Acara dimulai dengan pemaparan materi mengenai keempat tema. Pemateri menekankan bahwa meskipun pernikahan beda agama sering terjadi di masyarakat, secara normatif tidak diakui dalam hukum Islam maupun hukum nasional, mengacu pada Pasal 2 ayat (1) UU No. 1 Tahun 1974.

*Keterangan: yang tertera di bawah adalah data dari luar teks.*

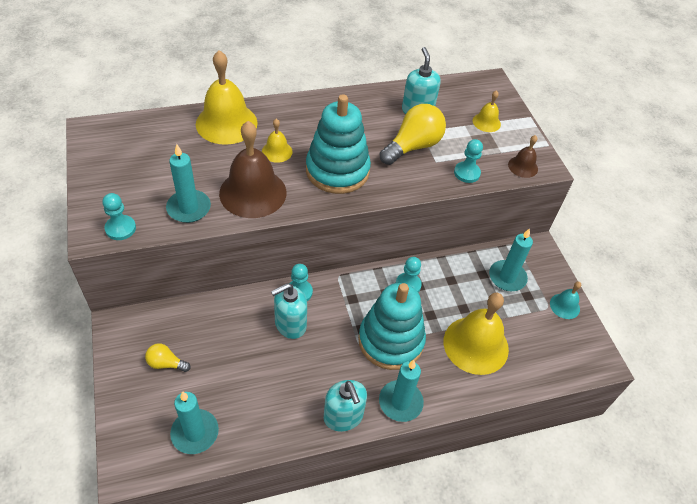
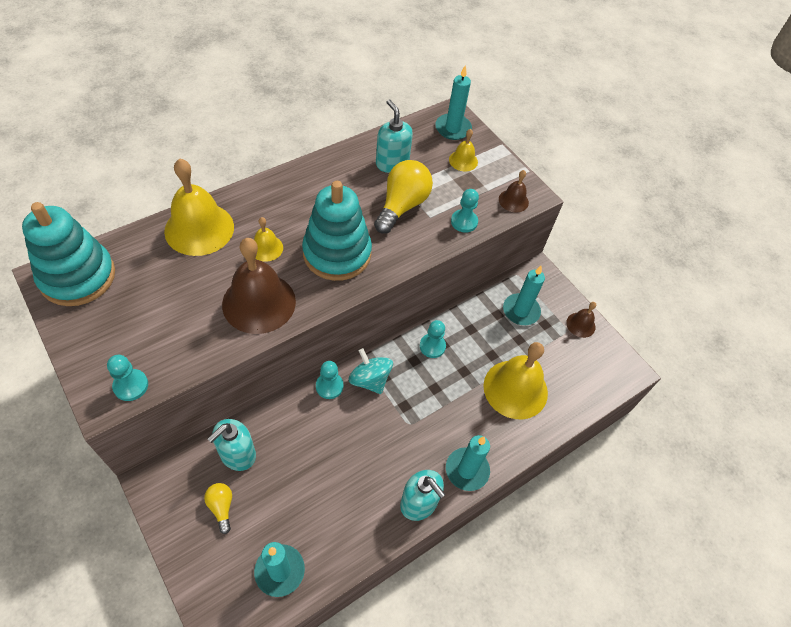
camera: 20 degrees left, 5 degrees up
(166, 363) = (221, 507): yellow light bulb -> yellow light bulb turned 75 degrees clockwise
(189, 208) = (197, 340): turquoise candle -> turquoise candle (453, 128)
(290, 324) = (333, 424): turquoise soap dispenser -> turquoise soap dispenser (237, 454)
(338, 297) = (370, 380): none -> turquoise spinning top
(391, 341) = (436, 410): turquoise stacking toy -> turquoise stacking toy (77, 277)
(564, 306) = (580, 325): turquoise bell -> brown bell

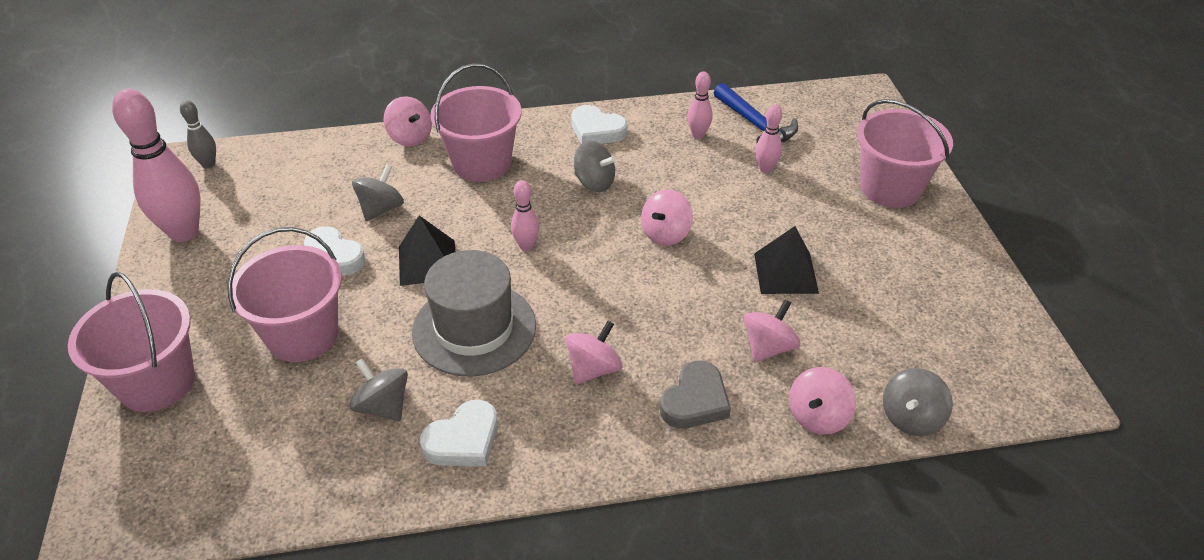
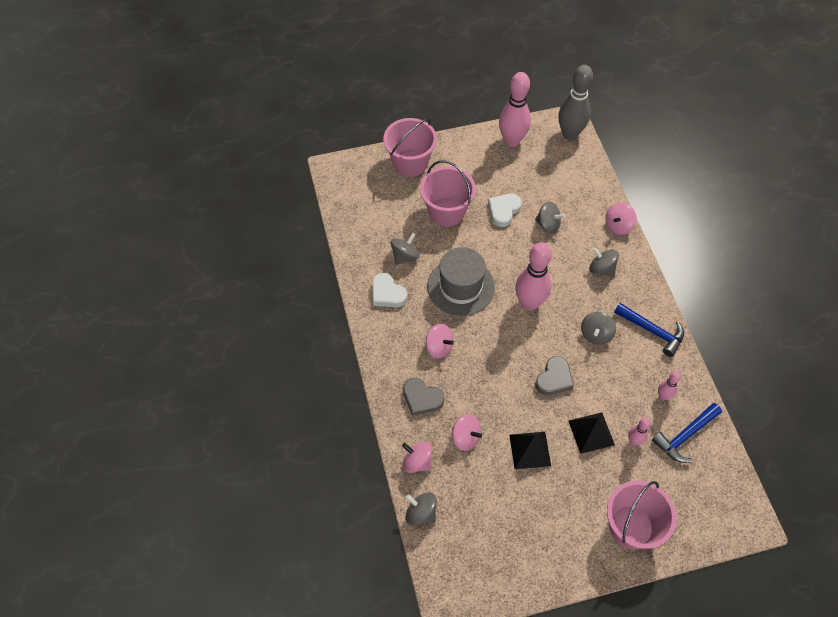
camera: 85 degrees right, 15 degrees up
(208, 164) = (570, 134): grey bowling pin -> grey bowling pin, size x2.05
(427, 262) = (507, 256): black pyramid -> black pyramid (591, 432)
(481, 163) = (601, 269): pink bucket -> grey spinning top
(526, 246) = (529, 303): pink bowling pin -> pink bowling pin, size x2.05
(596, 130) = (652, 331): white heart -> blue hammer
(665, 234) = (554, 379): pink spinning top -> grey heart

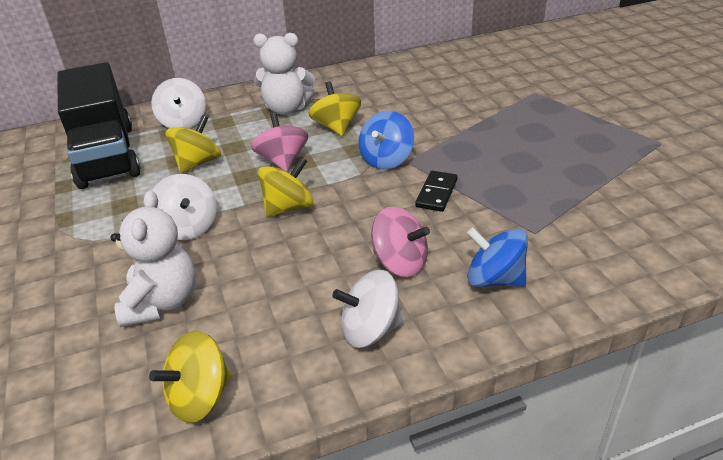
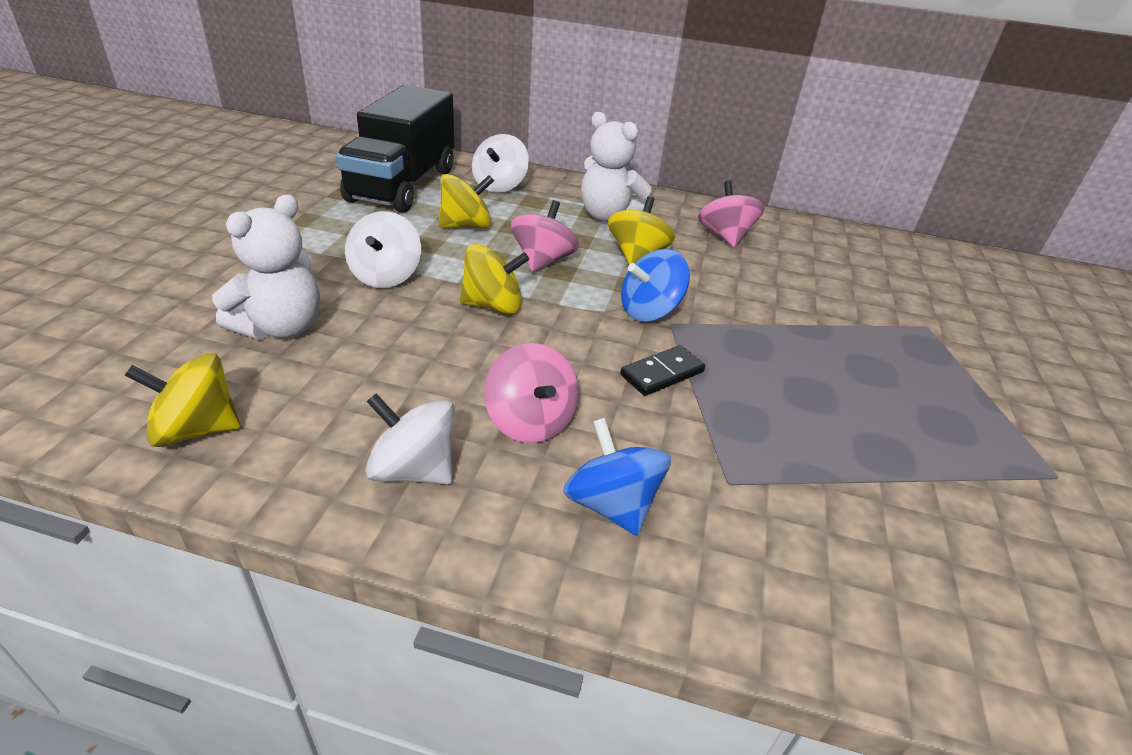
camera: 30 degrees right, 0 degrees up
(374, 88) = (725, 236): none -> pink spinning top

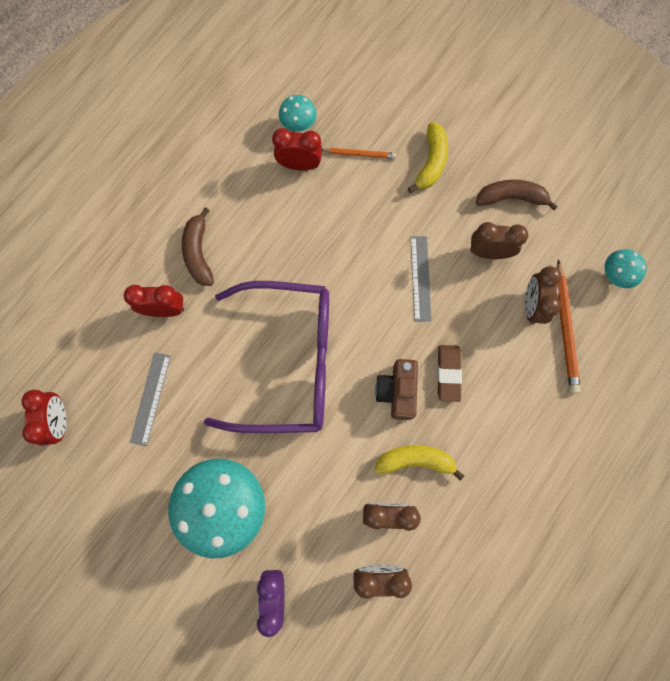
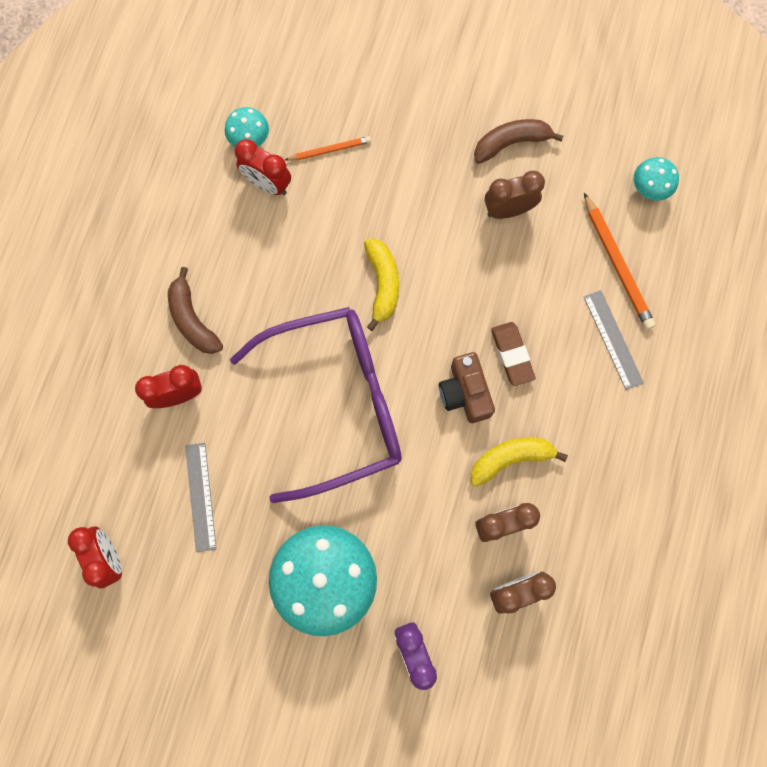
camera: 20 degrees left, 0 degrees up
(299, 165) = (267, 184): red clock -> red clock turned 135 degrees counterclockwise
(420, 278) = (445, 263): grey ruler -> grey ruler (613, 339)
(431, 162) = (411, 133): yellow banana -> yellow banana (382, 284)
(532, 305) = (574, 251): brown clock -> none

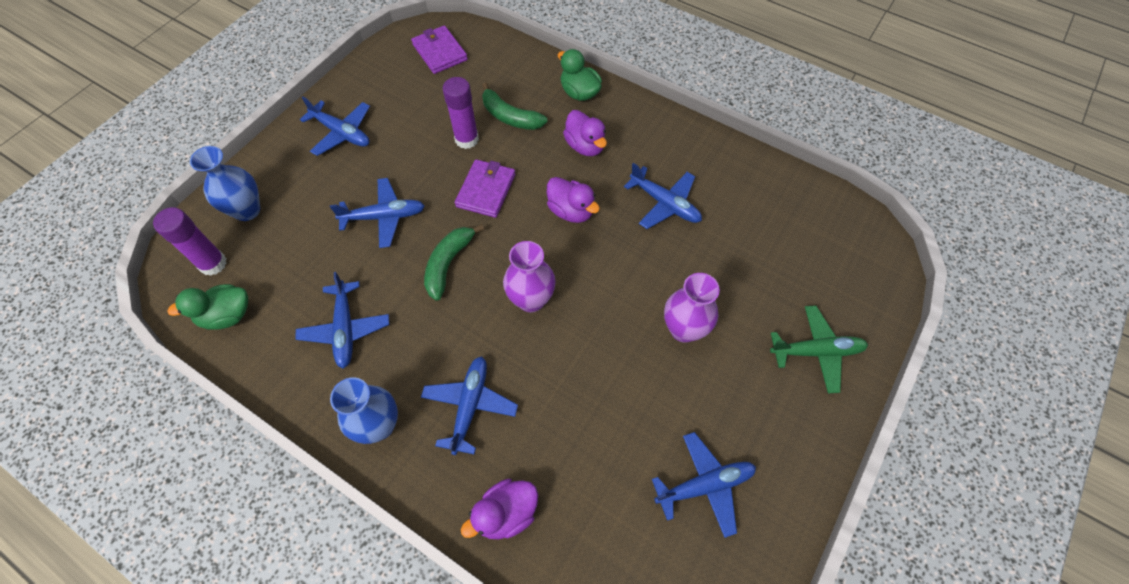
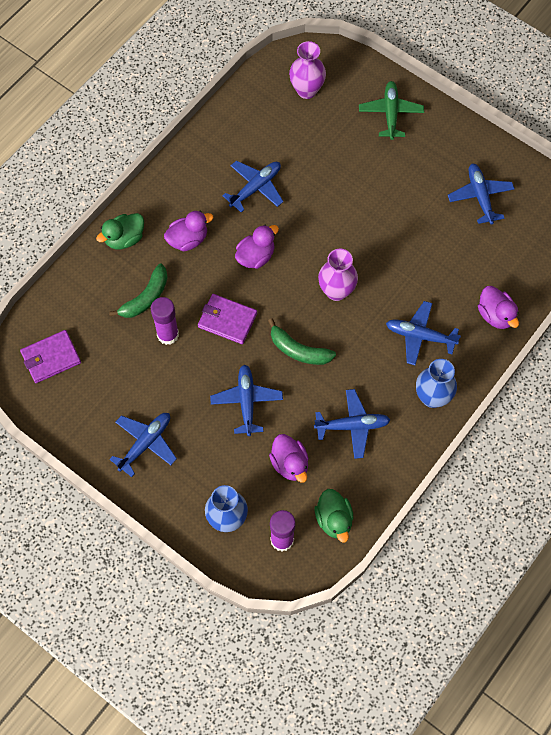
camera: 85 degrees left, 5 degrees up
(303, 265) = (290, 464): none -> purple duck
(684, 329) = (368, 191): purple vase -> purple vase (306, 90)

“Pernikahan beda agama di Indonesia belum memiliki dasar legal yang jelas. Islam menolak pernikahan semacam itu, dan hukum nasional hanya mengesahkan pernikahan yang sesuai dengan agama masing-masing,”. Sementara itu, terkait fenomena nikah siri, pemateri menyebutkan bahwa meskipun sah secara syar’i, namun ketidaktercatatan secara negara menyebabkan banyak perempuan kehilangan hak-haknya secara hukum. Negara hadir bukan untuk menolak nikah, tetapi menjamin perlindungan hukum istri dan anak.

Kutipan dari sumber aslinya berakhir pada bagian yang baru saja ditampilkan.